Horticulture feeds Democratic Republic of Congo cities

In farmer field schools, 10 000 local gardeners have learned to reduce pesticide use, thus protecting family health and the environment.

Key facts

What used to be considered wasteland – patches alongside roads, streams or between houses – has become a new food basket for cities in the Democratic Republic of the Congo, thanks to an FAO project that shows how urban and peri-urban horticulture can have a profoundly positive effect on national food security. Many of the thousands of gardeners who participate in the FAO “Growing Greener Cities” project in five cities of DR Congo were once considered “squatters,” using land they did not own to grow vegetables for their families. But a decade of expanding support from FAO has helped them legalize their activities and improve their farming techniques. Participants have not only improved family nutrition and made money from selling their surpluses at local markets. They also supply urban supermarkets, restaurants and hotels. In the capital city of Kinshasa alone, they produce 80 000 to 100 000 tonnes of vegetables a year from gardens in and around the city.

Political instability in the Democratic Republic of the Congo in the 1990s and early 2000s contributed greatly to its current urban problems. Its cities not only dealt with their own population growth, they also had to provide for millions of migrants from rural areas and refugees from the war-torn eastern provinces. The population of the capital Kinshasa grew from 3.5 million in 1990 to almost 9 million in 2011. By 2025, it will exceed 12 million. All of Africa suffers from the effects of rapid urbanization, with crowded cities unable to provide for the urban poor, who have no access to land or ability to produce their own food. The few who managed to carve out gardens and plant vegetables on unused land in and around the cities were usually considered squatters, because they were using the land illegally. Yet for many it was their only access to food.

Legal access to land and water

FAO began its “Growing Greener Cities” project in 2000 in Kinshasa, initially working with municipal authorities to help the city’s estimated 5 000 gardeners secure access to land. Many were operating on vacant lots, without permits. Even officially recognized growers’ cooperatives had no legal title to the land they cultivated. The project also installed irrigation and drainage works to ensure a supply of clean water.

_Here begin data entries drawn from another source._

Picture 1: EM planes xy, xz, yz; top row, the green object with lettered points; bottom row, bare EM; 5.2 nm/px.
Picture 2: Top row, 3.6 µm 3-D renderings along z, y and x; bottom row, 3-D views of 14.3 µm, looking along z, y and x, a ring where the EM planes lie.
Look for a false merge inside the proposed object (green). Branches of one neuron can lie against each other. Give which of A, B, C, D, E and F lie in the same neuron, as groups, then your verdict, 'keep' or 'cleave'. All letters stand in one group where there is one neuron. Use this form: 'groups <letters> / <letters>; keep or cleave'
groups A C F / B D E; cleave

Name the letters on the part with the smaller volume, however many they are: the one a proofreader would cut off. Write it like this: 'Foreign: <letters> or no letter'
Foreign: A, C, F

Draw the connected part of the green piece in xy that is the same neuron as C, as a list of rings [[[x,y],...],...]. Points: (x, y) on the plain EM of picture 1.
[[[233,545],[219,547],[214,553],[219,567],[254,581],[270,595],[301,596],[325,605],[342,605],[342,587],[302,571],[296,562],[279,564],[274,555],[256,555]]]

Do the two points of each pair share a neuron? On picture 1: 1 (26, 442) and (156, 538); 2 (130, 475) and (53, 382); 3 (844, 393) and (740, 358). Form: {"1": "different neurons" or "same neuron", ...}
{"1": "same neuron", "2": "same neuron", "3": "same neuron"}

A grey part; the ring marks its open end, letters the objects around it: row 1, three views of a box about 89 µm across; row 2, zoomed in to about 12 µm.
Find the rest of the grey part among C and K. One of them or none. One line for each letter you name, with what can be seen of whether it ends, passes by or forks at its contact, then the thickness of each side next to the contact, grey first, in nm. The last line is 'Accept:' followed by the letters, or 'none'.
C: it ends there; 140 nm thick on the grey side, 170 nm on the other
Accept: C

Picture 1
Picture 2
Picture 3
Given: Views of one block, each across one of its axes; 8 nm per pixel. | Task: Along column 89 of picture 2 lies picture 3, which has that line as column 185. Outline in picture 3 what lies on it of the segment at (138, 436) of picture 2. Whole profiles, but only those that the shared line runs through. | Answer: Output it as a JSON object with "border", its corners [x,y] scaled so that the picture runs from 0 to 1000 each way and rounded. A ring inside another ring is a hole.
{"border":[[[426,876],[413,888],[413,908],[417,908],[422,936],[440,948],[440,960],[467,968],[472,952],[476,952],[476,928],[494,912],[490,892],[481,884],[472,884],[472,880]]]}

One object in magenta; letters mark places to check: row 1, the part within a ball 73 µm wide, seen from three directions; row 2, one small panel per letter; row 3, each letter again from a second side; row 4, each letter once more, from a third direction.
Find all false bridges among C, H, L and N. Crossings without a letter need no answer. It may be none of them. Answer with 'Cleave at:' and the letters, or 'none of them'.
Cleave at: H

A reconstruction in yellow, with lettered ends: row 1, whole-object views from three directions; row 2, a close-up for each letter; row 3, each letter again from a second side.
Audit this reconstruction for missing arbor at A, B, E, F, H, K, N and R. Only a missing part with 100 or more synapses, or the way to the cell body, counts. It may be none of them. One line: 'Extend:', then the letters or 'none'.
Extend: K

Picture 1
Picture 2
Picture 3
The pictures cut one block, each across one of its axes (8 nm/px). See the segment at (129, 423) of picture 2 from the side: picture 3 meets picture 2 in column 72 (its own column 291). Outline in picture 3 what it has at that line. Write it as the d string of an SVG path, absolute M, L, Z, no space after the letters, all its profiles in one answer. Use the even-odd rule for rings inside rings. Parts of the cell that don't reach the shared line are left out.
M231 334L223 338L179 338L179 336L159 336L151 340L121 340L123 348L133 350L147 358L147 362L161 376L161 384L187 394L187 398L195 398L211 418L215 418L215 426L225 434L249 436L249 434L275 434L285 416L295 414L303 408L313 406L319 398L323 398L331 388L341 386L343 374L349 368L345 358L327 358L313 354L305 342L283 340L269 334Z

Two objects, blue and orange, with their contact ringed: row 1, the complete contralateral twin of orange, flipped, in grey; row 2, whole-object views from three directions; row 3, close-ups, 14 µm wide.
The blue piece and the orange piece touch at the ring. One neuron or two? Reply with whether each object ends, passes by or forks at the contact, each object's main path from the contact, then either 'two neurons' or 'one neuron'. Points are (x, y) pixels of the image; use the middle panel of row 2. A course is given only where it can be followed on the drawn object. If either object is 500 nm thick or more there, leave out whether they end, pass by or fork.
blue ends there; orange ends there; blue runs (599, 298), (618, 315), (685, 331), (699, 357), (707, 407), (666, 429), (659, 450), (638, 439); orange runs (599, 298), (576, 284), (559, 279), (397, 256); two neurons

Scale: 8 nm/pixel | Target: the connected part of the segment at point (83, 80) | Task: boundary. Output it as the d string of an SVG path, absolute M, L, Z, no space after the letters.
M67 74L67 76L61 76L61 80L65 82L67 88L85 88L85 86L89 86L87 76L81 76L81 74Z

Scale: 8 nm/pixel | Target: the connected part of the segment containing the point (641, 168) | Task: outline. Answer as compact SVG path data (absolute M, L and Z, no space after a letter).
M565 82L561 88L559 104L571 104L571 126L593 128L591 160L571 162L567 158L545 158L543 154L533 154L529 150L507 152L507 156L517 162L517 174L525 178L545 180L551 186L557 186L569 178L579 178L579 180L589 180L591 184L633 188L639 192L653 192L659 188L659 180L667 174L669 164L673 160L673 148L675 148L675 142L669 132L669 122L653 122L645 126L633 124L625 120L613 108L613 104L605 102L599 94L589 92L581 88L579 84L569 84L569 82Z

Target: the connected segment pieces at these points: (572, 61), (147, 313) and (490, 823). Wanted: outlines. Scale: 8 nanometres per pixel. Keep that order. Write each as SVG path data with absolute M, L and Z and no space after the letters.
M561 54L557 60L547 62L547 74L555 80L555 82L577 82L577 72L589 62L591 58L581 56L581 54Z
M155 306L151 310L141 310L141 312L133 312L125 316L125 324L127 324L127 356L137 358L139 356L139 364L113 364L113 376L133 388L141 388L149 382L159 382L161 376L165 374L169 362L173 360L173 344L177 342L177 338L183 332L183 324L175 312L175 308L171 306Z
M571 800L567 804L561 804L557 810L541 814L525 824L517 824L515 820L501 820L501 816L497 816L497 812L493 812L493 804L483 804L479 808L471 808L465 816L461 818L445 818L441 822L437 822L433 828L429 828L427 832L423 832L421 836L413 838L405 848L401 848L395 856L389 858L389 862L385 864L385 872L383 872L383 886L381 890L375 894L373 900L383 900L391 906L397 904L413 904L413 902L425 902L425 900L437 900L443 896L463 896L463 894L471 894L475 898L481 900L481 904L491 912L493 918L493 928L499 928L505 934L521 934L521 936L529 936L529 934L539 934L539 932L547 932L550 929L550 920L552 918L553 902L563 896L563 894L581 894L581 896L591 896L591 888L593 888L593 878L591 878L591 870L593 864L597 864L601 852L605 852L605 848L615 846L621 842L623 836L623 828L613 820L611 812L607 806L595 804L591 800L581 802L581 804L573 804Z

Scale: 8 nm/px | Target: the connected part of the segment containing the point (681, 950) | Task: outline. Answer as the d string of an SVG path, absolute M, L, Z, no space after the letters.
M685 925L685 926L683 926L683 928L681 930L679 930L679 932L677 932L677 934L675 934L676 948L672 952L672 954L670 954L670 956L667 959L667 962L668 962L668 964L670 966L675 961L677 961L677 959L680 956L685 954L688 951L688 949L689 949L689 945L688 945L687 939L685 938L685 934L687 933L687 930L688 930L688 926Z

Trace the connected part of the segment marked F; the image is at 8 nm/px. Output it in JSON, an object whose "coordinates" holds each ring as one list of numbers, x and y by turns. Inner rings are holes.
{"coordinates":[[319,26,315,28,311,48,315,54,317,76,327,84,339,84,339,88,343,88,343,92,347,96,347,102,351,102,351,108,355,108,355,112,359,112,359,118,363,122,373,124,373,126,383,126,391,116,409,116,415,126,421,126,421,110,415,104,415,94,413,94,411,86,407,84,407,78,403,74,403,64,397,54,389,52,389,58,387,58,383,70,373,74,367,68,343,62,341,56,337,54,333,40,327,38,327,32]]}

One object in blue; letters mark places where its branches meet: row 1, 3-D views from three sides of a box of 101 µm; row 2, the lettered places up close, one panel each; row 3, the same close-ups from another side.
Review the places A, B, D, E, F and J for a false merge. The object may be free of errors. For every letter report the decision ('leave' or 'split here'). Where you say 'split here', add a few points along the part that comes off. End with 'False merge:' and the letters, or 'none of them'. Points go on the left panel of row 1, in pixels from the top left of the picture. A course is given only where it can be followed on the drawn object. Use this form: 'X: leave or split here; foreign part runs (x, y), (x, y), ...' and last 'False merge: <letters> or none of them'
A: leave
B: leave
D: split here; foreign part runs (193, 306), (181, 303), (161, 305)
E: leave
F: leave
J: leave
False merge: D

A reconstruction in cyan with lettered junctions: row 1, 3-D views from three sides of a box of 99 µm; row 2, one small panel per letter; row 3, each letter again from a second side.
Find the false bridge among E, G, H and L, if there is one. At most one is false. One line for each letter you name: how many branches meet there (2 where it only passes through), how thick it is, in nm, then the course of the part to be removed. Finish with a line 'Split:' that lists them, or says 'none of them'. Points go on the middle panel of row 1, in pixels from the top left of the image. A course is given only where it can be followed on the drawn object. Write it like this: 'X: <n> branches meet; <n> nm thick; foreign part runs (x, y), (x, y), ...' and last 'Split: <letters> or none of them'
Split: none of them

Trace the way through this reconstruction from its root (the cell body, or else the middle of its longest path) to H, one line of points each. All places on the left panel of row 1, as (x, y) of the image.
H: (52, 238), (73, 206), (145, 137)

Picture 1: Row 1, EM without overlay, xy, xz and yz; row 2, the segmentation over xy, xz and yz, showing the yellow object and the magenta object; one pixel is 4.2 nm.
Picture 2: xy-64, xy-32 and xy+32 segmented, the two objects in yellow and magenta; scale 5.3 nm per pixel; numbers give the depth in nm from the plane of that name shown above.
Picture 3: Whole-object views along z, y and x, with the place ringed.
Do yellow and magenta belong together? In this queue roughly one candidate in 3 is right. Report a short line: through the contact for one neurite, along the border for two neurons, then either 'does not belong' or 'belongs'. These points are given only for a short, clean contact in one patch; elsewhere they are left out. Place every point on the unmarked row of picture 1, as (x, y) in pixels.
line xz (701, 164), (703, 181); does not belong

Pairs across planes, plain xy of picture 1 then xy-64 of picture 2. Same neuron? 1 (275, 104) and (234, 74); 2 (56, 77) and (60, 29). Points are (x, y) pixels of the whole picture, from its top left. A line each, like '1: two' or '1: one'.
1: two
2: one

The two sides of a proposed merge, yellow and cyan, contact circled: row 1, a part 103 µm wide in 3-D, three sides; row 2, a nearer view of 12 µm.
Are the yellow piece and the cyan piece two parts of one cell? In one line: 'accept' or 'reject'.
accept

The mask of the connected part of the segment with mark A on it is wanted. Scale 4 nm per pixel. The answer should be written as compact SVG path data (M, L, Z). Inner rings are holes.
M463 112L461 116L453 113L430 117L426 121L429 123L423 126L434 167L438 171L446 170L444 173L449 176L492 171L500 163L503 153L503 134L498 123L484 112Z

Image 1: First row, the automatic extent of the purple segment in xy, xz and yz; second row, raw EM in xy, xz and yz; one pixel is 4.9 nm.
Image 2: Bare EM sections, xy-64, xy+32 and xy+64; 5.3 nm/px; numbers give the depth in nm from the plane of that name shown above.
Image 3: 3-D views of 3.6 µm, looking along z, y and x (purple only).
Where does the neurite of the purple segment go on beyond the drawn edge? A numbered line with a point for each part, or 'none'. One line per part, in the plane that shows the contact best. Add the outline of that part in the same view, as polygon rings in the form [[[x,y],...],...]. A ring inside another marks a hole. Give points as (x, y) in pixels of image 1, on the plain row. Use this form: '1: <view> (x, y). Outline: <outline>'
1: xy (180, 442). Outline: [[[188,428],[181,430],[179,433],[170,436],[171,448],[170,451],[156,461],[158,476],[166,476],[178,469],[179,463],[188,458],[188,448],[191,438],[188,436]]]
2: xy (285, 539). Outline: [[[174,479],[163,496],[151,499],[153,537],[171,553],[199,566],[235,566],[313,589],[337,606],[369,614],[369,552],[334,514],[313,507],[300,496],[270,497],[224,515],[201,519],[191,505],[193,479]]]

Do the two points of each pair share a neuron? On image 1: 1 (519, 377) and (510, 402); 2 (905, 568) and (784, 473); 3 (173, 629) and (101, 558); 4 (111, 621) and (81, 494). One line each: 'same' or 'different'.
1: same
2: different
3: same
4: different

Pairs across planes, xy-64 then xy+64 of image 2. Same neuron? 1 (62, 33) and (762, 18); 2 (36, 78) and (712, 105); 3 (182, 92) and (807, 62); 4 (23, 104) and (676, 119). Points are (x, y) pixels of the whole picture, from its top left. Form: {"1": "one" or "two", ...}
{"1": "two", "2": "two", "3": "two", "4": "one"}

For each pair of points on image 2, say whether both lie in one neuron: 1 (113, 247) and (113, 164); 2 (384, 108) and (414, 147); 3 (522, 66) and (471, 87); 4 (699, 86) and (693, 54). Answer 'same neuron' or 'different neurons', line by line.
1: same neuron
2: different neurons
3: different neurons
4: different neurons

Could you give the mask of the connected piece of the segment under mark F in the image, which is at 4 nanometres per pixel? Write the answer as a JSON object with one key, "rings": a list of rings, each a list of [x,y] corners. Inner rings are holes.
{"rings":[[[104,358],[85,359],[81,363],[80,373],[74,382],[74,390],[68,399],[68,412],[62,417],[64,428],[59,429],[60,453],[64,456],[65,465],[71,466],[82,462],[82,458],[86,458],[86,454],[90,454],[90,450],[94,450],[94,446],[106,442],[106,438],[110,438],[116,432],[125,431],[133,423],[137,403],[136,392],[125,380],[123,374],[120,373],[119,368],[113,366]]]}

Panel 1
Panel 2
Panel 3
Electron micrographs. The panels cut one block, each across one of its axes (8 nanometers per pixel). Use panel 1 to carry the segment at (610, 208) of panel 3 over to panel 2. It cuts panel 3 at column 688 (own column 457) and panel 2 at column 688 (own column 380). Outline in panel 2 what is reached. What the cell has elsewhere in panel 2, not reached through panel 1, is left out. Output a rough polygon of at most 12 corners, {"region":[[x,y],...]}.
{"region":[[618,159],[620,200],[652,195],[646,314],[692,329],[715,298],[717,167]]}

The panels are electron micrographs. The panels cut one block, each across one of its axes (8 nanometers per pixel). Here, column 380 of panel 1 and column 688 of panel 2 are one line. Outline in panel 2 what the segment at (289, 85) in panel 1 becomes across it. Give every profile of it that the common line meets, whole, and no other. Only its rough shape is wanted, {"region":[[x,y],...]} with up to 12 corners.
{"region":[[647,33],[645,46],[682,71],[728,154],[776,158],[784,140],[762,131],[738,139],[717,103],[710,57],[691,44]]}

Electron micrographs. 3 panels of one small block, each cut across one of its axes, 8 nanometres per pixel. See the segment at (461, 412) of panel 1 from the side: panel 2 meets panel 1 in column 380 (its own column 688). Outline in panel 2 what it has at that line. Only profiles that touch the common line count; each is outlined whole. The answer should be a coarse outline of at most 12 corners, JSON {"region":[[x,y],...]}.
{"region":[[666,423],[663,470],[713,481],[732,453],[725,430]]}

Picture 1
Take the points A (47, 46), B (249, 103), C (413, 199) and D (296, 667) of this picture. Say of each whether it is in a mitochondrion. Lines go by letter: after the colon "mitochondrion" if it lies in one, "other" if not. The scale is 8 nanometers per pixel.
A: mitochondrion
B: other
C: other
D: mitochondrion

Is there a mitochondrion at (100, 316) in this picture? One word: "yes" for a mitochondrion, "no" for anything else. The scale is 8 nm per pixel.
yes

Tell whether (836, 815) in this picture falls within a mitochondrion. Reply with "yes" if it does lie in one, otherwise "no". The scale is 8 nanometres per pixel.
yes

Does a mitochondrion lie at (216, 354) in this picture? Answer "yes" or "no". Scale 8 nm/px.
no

This avoided the use of wastewater – liquid waste thrown out by family homes or commercial premises for example – or water from polluted streams that had the potential to contaminate the produce.

Project stocks a nutritional food basket

It all adds up to an extremely positive picture. Today, 70 percent of the leafy vegetables consumed in Kinshasa are locally grown in market gardens in and around the city. Not only does this fill the national food basket by stocking local markets with healthy vegetables and fruits that contribute to good nutrition, the project has also encouraged the individual farmers and associations to tap into niche markets. As a result, they now supply safe and high-quality fruits such as papaya, mango, pineapple and vegetables to the urban restaurants, hotels and supermarkets. One of the farmers’ associations in a neighbouring city even went beyond the original project plan, buying quality planting material for potatoes that it now “exports” to Kinshasa. The capital used to depend on potatoes shipped by plane from eastern Kivu provinces or imported from other countries – now it receives them from Mbanza- Ngungu, 150 km away, which has cut the cost of transportation and, in turn, the cost of potatoes. Growing greener cities in DR Congo has proved an entry point for improving the lives and livelihoods of the tens of millions crowded into DR Congo’s urban areas, diversifying diets, creating jobs, increasing poor family income from US$50 a month to US$300, and improving the environment by managing waste and growing green plants that reduce city temperatures and clean the air. The project has put DR Congo in a better position than most countries in the region to bear the impact of urbanization.